When Does a Glacier Move?
A glacier moves because the huge pressure of the ice and snow lowers the freezing point of its lower layers, causing them to melt. Consequently, the river of ice tends to flow like tar, although very slowly. The glacier must be quite old before enough material accumulates to exert the pressure needed to move it—usually when it is about 60 feet thick.
The movement of glaciers is too slow to be noticed by the eye, but measurements have shown they may travel as much as 150 feet a day. The bodies of mountaineers buried by avalanches have been carried several miles in a few years. Glaciers cover 10 per cent of the earth’s land surface.
Ice is a soft material, in comparison to rock, and is much more easily deformed by this relentless pressure of its own weight. Ice may flow down mountain valleys, fan out across plains, or in some locations, spread out onto the sea. Movement along the underside of a glacier is slower than movement at the top due to the friction created as it slides along the ground’s surface, and in some cases where the base of the glacier is very cold, the movement at the bottom can be a tiny fraction of the speed of flow at the surface.
Glaciers periodically retreat or advance, depending on the amount of snow accumulation or evaporation or melt that occurs. This retreat and advance refers only to the position of the terminus, or snout, of the glacier. Even as it retreats, the glacier still deforms and moves downslope, like a conveyor belt. For most glaciers, retreating and advancing are very slow occurrences, requiring years or decades to have a significant effect.
However, when glaciers retreat rapidly, movement may be visible over a few months or years. For instance, massive glacier retreat has been recorded in Glacier Bay, Alaska. Glaciers that once terminated in the ocean have now receded onto land, retreating far up valleys.

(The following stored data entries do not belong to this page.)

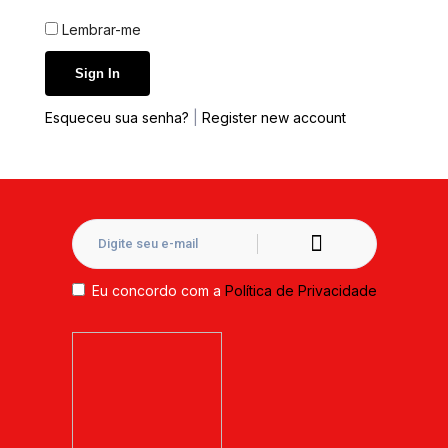
Lembrar-me
Esqueceu sua senha?
|
Register new account
Eu concordo com a
Política de Privacidade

Over the past several decades, scientists and researchers have begun to capture data and photographic evidence of this recession over time.
Alternatively, glaciers may surge, racing forward several meters per day for weeks or even months. In 1986, the Hubbard Glacier in Alaska surged at the rate of 10 meters (32 feet) per day across the mouth of Russell Fjord. In only two months, the glacier had dammed water in the fjord and created a lake.